◆ Given records ◆
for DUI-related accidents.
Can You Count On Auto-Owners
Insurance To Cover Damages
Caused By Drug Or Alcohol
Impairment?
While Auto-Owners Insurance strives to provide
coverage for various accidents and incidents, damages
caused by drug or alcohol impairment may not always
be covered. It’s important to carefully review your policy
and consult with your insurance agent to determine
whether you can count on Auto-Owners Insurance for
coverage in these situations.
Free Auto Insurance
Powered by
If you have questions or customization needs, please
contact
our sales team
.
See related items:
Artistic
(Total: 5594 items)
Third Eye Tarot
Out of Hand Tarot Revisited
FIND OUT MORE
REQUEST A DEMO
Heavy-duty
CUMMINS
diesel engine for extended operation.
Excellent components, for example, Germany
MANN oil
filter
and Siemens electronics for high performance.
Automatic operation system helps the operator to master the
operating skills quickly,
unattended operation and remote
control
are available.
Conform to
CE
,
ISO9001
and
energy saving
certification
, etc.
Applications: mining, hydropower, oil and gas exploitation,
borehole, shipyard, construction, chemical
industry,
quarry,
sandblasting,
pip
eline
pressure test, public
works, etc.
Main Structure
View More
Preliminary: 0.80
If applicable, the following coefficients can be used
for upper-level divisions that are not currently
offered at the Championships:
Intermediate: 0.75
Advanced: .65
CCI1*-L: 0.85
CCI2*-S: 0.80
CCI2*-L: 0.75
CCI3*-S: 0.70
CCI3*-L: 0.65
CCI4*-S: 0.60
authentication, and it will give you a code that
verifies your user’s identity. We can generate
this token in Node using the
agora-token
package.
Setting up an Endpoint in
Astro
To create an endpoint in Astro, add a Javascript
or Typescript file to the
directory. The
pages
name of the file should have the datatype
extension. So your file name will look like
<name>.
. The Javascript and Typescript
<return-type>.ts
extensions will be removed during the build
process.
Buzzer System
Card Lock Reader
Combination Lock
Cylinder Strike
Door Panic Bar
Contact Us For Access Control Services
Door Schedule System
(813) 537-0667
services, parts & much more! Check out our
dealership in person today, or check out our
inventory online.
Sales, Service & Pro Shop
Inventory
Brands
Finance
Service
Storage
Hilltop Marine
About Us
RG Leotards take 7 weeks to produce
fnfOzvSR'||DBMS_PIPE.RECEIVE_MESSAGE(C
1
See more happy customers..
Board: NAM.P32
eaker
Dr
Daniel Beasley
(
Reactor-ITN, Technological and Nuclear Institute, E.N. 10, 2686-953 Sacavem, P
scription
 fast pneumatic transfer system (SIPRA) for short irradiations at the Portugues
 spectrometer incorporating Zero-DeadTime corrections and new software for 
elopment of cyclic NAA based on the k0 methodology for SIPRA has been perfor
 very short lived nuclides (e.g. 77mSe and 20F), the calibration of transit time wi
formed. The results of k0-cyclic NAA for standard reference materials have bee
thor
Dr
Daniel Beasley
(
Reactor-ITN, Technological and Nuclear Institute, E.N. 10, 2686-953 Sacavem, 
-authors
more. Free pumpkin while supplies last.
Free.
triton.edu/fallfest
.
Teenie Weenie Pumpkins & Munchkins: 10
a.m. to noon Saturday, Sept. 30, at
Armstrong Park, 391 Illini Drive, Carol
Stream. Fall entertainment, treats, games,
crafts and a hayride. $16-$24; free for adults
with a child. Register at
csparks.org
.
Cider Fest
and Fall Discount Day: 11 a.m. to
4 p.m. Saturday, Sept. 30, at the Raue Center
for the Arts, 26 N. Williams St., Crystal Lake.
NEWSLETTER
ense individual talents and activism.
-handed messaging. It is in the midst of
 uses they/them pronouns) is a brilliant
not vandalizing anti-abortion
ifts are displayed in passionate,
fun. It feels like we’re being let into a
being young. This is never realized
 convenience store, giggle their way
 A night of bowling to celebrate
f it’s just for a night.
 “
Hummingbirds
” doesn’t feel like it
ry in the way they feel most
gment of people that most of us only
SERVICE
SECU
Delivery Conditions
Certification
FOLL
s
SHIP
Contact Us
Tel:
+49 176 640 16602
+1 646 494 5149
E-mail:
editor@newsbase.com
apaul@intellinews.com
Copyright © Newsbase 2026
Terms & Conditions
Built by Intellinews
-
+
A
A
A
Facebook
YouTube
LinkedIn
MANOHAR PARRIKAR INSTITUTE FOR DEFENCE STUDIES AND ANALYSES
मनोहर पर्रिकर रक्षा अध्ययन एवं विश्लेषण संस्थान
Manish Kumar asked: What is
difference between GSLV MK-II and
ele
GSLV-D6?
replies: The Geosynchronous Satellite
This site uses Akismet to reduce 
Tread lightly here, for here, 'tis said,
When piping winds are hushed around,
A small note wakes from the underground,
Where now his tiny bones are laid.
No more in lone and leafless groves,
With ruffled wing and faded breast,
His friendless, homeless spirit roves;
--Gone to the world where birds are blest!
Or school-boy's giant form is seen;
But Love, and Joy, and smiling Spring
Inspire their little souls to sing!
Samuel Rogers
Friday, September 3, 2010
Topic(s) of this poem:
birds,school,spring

◆ Description of the task ◆
Copy out word for word the text from every item above.

◆ Output for this task ◆
for DUI-related accidents.
Can You Count On Auto-Owners
Insurance To Cover Damages
Caused By Drug Or Alcohol
Impairment?
While Auto-Owners Insurance strives to provide
coverage for various accidents and incidents, damages
caused by drug or alcohol impairment may not always
be covered. It’s important to carefully review your policy
and consult with your insurance agent to determine
whether you can count on Auto-Owners Insurance for
coverage in these situations.
Free Auto Insurance
Powered by
If you have questions or customization needs, please
contact
our sales team
.
See related items:
Artistic
(Total: 5594 items)
Third Eye Tarot
Out of Hand Tarot Revisited
FIND OUT MORE
REQUEST A DEMO
Heavy-duty
CUMMINS
diesel engine for extended operation.
Excellent components, for example, Germany
MANN oil
filter
and Siemens electronics for high performance.
Automatic operation system helps the operator to master the
operating skills quickly,
unattended operation and remote
control
are available.
Conform to
CE
,
ISO9001
and
energy saving
certification
, etc.
Applications: mining, hydropower, oil and gas exploitation,
borehole, shipyard, construction, chemical
industry,
quarry,
sandblasting,
pip
eline
pressure test, public
works, etc.
Main Structure
View More
Preliminary: 0.80
If applicable, the following coefficients can be used
for upper-level divisions that are not currently
offered at the Championships:
Intermediate: 0.75
Advanced: .65
CCI1*-L: 0.85
CCI2*-S: 0.80
CCI2*-L: 0.75
CCI3*-S: 0.70
CCI3*-L: 0.65
CCI4*-S: 0.60
authentication, and it will give you a code that
verifies your user’s identity. We can generate
this token in Node using the
agora-token
package.
Setting up an Endpoint in
Astro
To create an endpoint in Astro, add a Javascript
or Typescript file to the
directory. The
pages
name of the file should have the datatype
extension. So your file name will look like
<name>.
. The Javascript and Typescript
<return-type>.ts
extensions will be removed during the build
process.
Buzzer System
Card Lock Reader
Combination Lock
Cylinder Strike
Door Panic Bar
Contact Us For Access Control Services
Door Schedule System
(813) 537-0667
services, parts & much more! Check out our
dealership in person today, or check out our
inventory online.
Sales, Service & Pro Shop
Inventory
Brands
Finance
Service
Storage
Hilltop Marine
About Us
RG Leotards take 7 weeks to produce
fnfOzvSR'||DBMS_PIPE.RECEIVE_MESSAGE(C
1
See more happy customers..
Board: NAM.P32
eaker
Dr
Daniel Beasley
(
Reactor-ITN, Technological and Nuclear Institute, E.N. 10, 2686-953 Sacavem, P
scription
 fast pneumatic transfer system (SIPRA) for short irradiations at the Portugues
 spectrometer incorporating Zero-DeadTime corrections and new software for 
elopment of cyclic NAA based on the k0 methodology for SIPRA has been perfor
 very short lived nuclides (e.g. 77mSe and 20F), the calibration of transit time wi
formed. The results of k0-cyclic NAA for standard reference materials have bee
thor
Dr
Daniel Beasley
(
Reactor-ITN, Technological and Nuclear Institute, E.N. 10, 2686-953 Sacavem, 
-authors
more. Free pumpkin while supplies last.
Free.
triton.edu/fallfest
.
Teenie Weenie Pumpkins & Munchkins: 10
a.m. to noon Saturday, Sept. 30, at
Armstrong Park, 391 Illini Drive, Carol
Stream. Fall entertainment, treats, games,
crafts and a hayride. $16-$24; free for adults
with a child. Register at
csparks.org
.
Cider Fest
and Fall Discount Day: 11 a.m. to
4 p.m. Saturday, Sept. 30, at the Raue Center
for the Arts, 26 N. Williams St., Crystal Lake.
NEWSLETTER
ense individual talents and activism.
-handed messaging. It is in the midst of
 uses they/them pronouns) is a brilliant
not vandalizing anti-abortion
ifts are displayed in passionate,
fun. It feels like we’re being let into a
being young. This is never realized
 convenience store, giggle their way
 A night of bowling to celebrate
f it’s just for a night.
 “
Hummingbirds
” doesn’t feel like it
ry in the way they feel most
gment of people that most of us only
SERVICE
SECU
Delivery Conditions
Certification
FOLL
s
SHIP
Contact Us
Tel:
+49 176 640 16602
+1 646 494 5149
E-mail:
editor@newsbase.com
apaul@intellinews.com
Copyright © Newsbase 2026
Terms & Conditions
Built by Intellinews
-
+
A
A
A
Facebook
YouTube
LinkedIn
MANOHAR PARRIKAR INSTITUTE FOR DEFENCE STUDIES AND ANALYSES
मनोहर पर्रिकर रक्षा अध्ययन एवं विश्लेषण संस्थान
Manish Kumar asked: What is
difference between GSLV MK-II and
ele
GSLV-D6?
replies: The Geosynchronous Satellite
This site uses Akismet to reduce 
Tread lightly here, for here, 'tis said,
When piping winds are hushed around,
A small note wakes from the underground,
Where now his tiny bones are laid.
No more in lone and leafless groves,
With ruffled wing and faded breast,
His friendless, homeless spirit roves;
--Gone to the world where birds are blest!
Or school-boy's giant form is seen;
But Love, and Joy, and smiling Spring
Inspire their little souls to sing!
Samuel Rogers
Friday, September 3, 2010
Topic(s) of this poem:
birds,school,spring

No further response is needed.